Rahlves passed on even using a pair of skis he calls the ‘Bormio Bombs’ because they came out of the factory the week before he raced them to victory at that race.
‘We haven’t pulled those things out since then’ said Rahlves last week at Chamonix. ‘We’ve just been skiing on our other new skis. Just saving those. I think they might be good for Sestriere because I think those snow conditions might be similar.’
Indeed, the Sestriere track is similar Bormio, with aggressive snow the length of the course. Although the top of the course is injected with water that makes it icy, the rest of the course is merely hard snow — something the organizers hoped for.

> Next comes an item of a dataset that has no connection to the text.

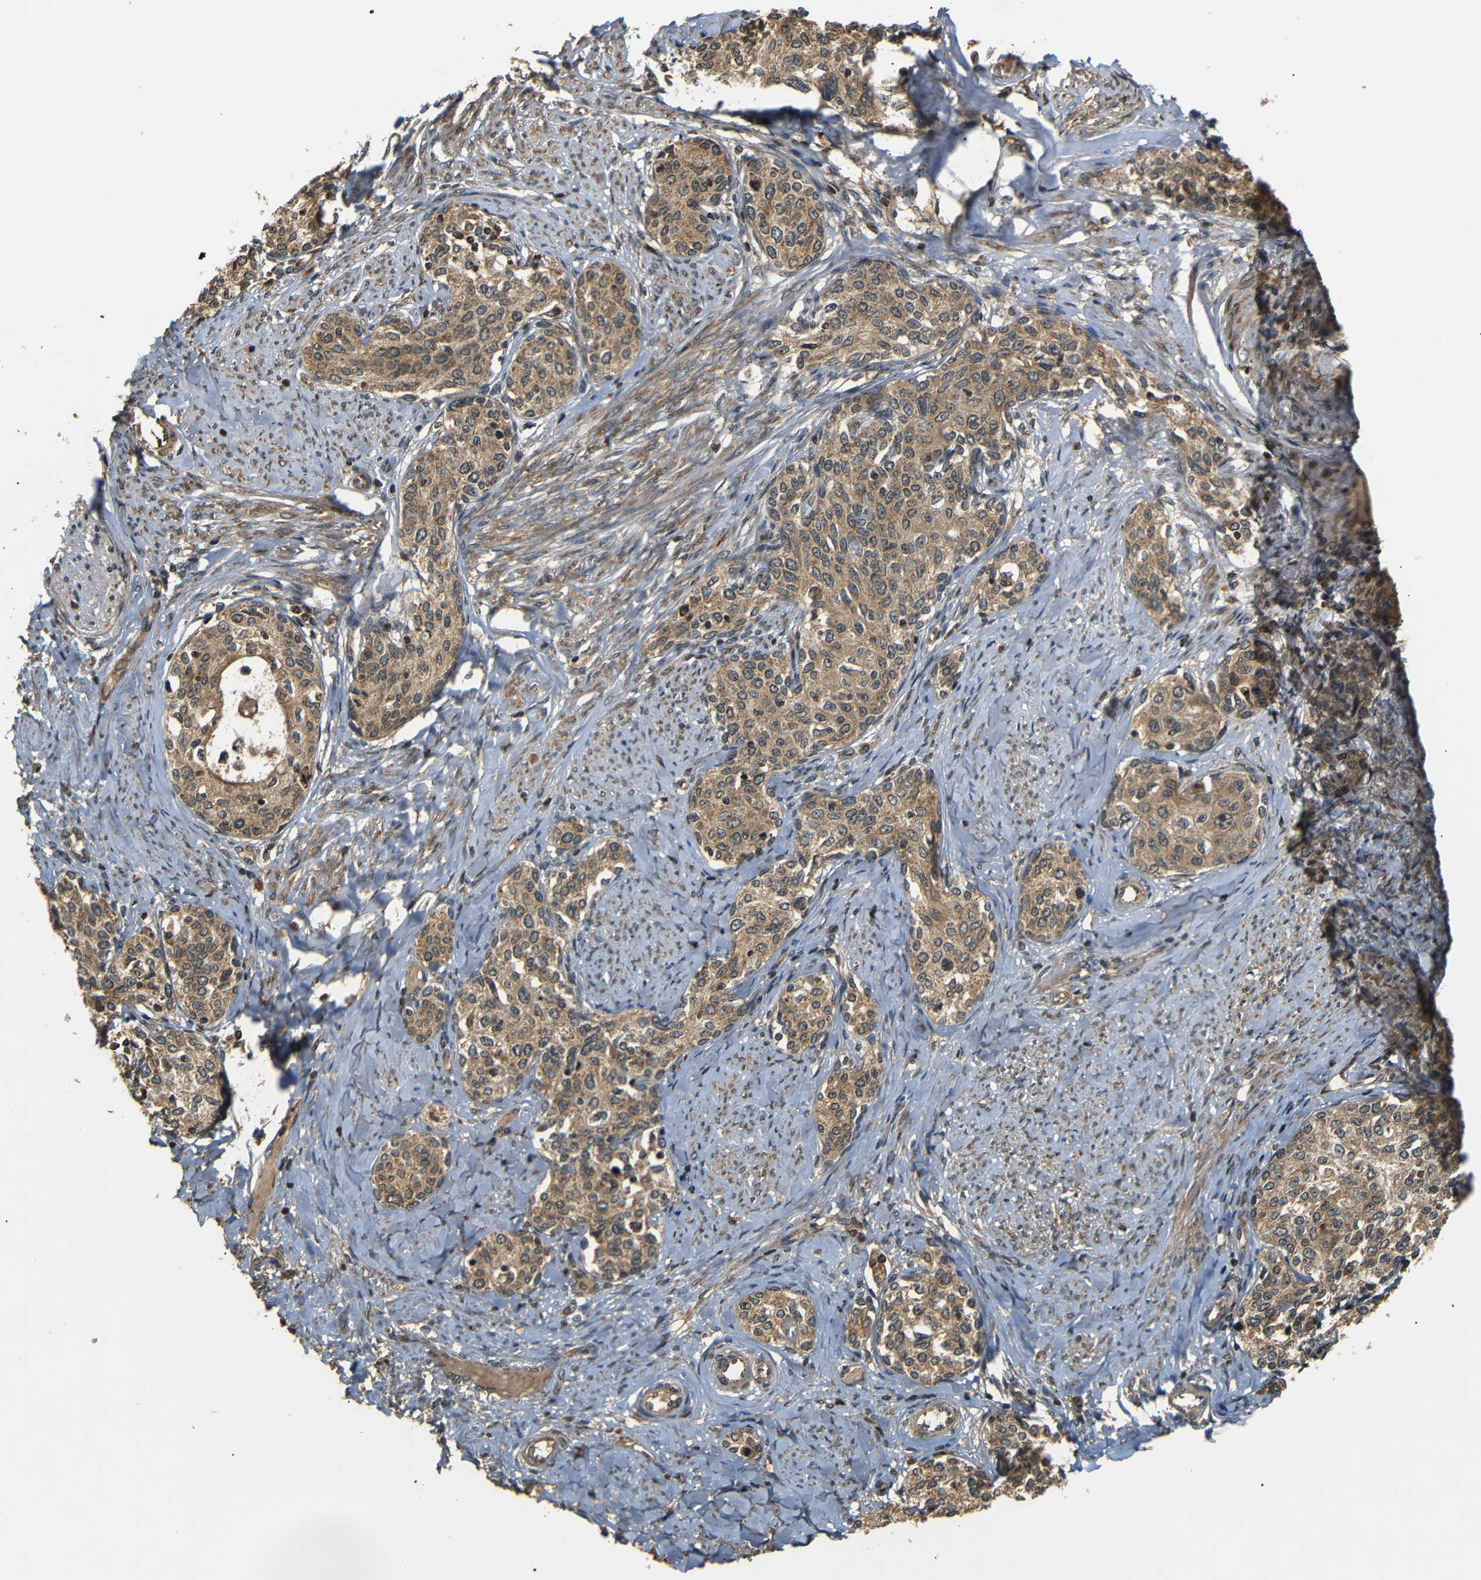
{"staining": {"intensity": "moderate", "quantity": ">75%", "location": "cytoplasmic/membranous"}, "tissue": "cervical cancer", "cell_type": "Tumor cells", "image_type": "cancer", "snomed": [{"axis": "morphology", "description": "Squamous cell carcinoma, NOS"}, {"axis": "morphology", "description": "Adenocarcinoma, NOS"}, {"axis": "topography", "description": "Cervix"}], "caption": "A high-resolution micrograph shows IHC staining of squamous cell carcinoma (cervical), which exhibits moderate cytoplasmic/membranous positivity in about >75% of tumor cells.", "gene": "TANK", "patient": {"sex": "female", "age": 52}}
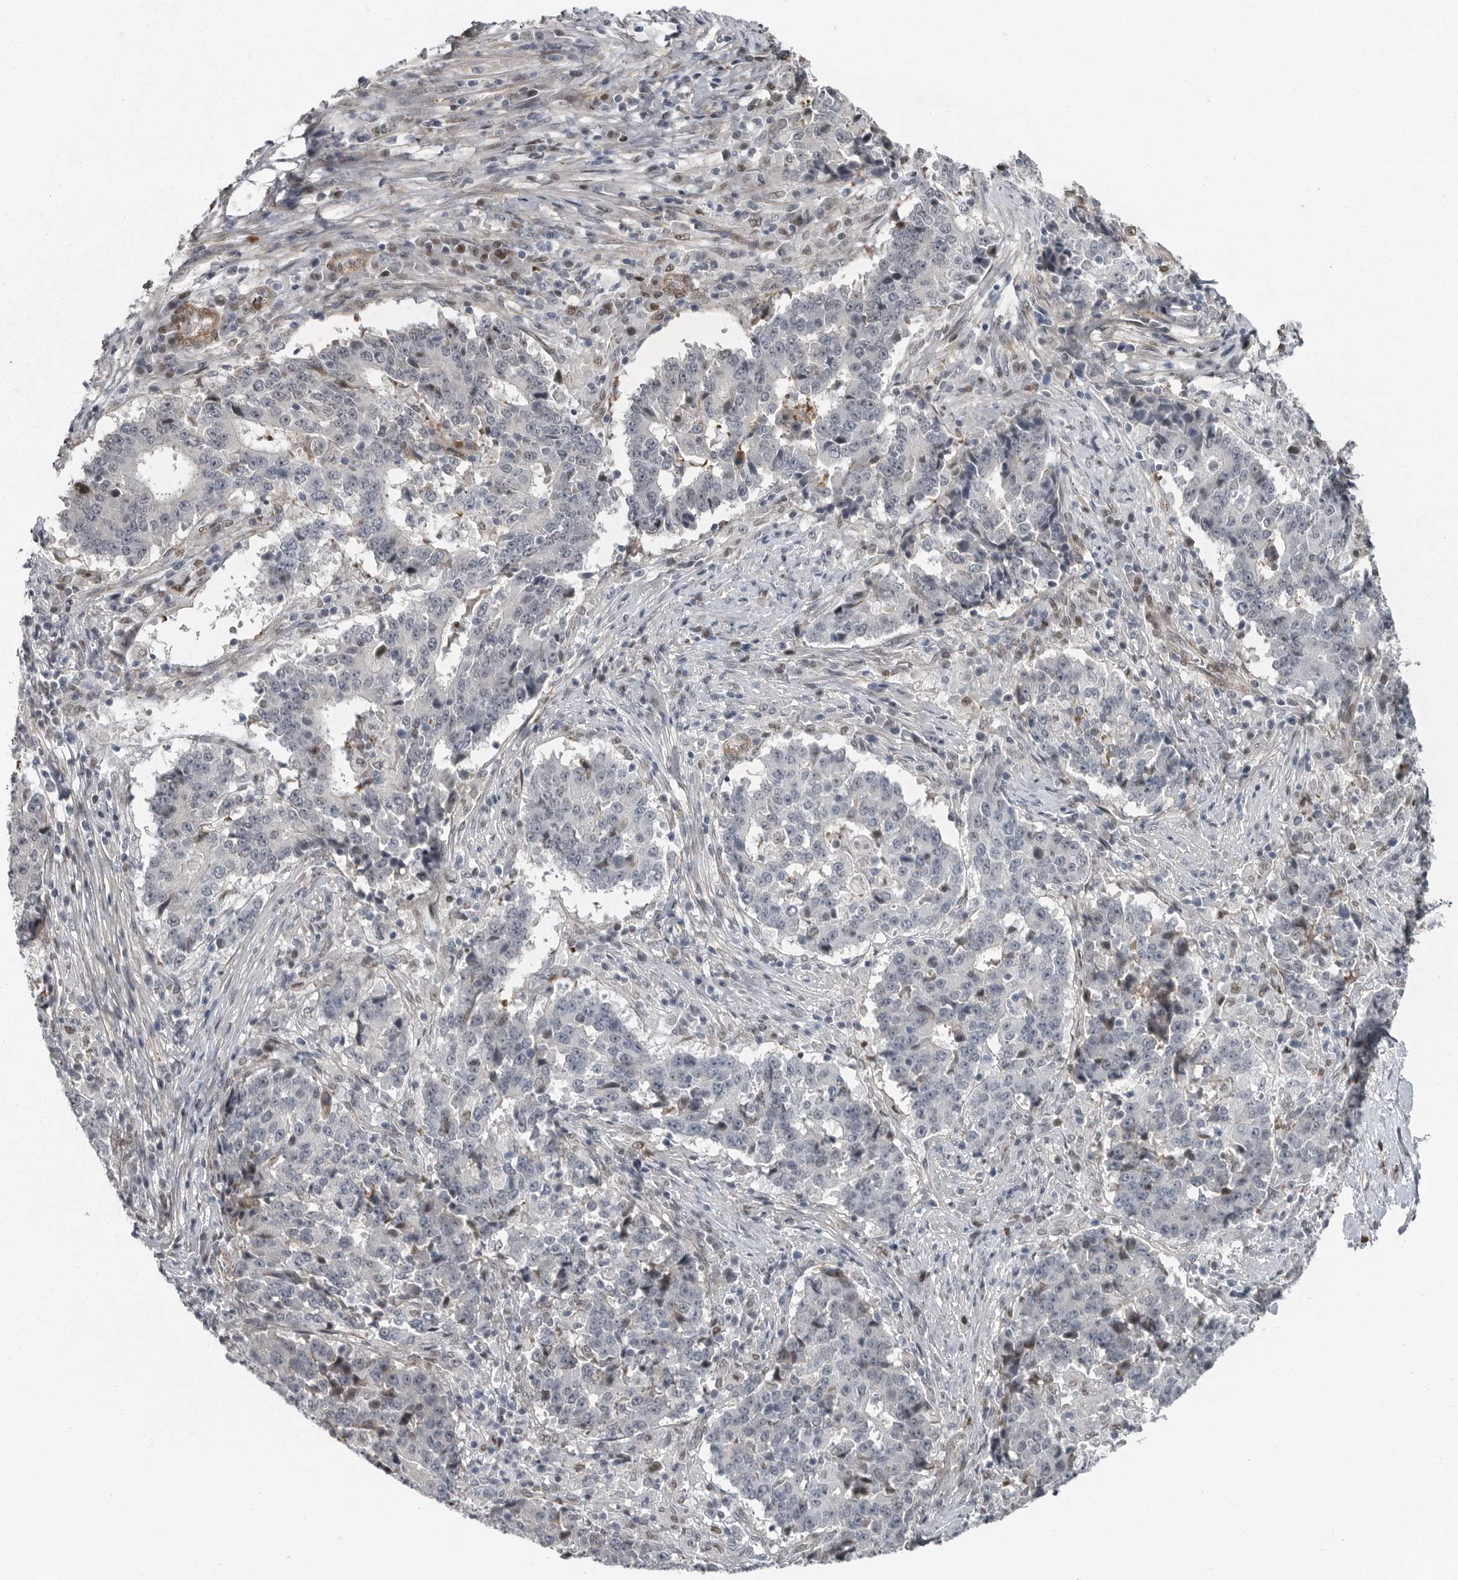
{"staining": {"intensity": "negative", "quantity": "none", "location": "none"}, "tissue": "stomach cancer", "cell_type": "Tumor cells", "image_type": "cancer", "snomed": [{"axis": "morphology", "description": "Adenocarcinoma, NOS"}, {"axis": "topography", "description": "Stomach"}], "caption": "An image of stomach cancer (adenocarcinoma) stained for a protein demonstrates no brown staining in tumor cells. The staining was performed using DAB (3,3'-diaminobenzidine) to visualize the protein expression in brown, while the nuclei were stained in blue with hematoxylin (Magnification: 20x).", "gene": "HMGN3", "patient": {"sex": "male", "age": 59}}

‘It’s not so icy for the Olympics because some guys from, I don’t know, Chile and Brazil, are skiing’ said Buergler, naming two countries not known for dominating the downhill discipline.
On Wednesday, U.S. Ski Team servicemen checking the snow crystals with magnifying glasses were surprised to find that they were not sharp but well-rounded. Partly that might be because so many course workers are slipping the course. About 600 people are working on the slope, and the constant friction created by their skis is dulling the snow crystals.
Atomic said it brought 300 pairs of skis and 30 staffers to Sestriere for the Games. The company replaced the second buckle of each racer’s boot with a buckle painted with that racer’s country — Finlay Mickel with a Union Jack, Rahlves with the Stars and Stripes.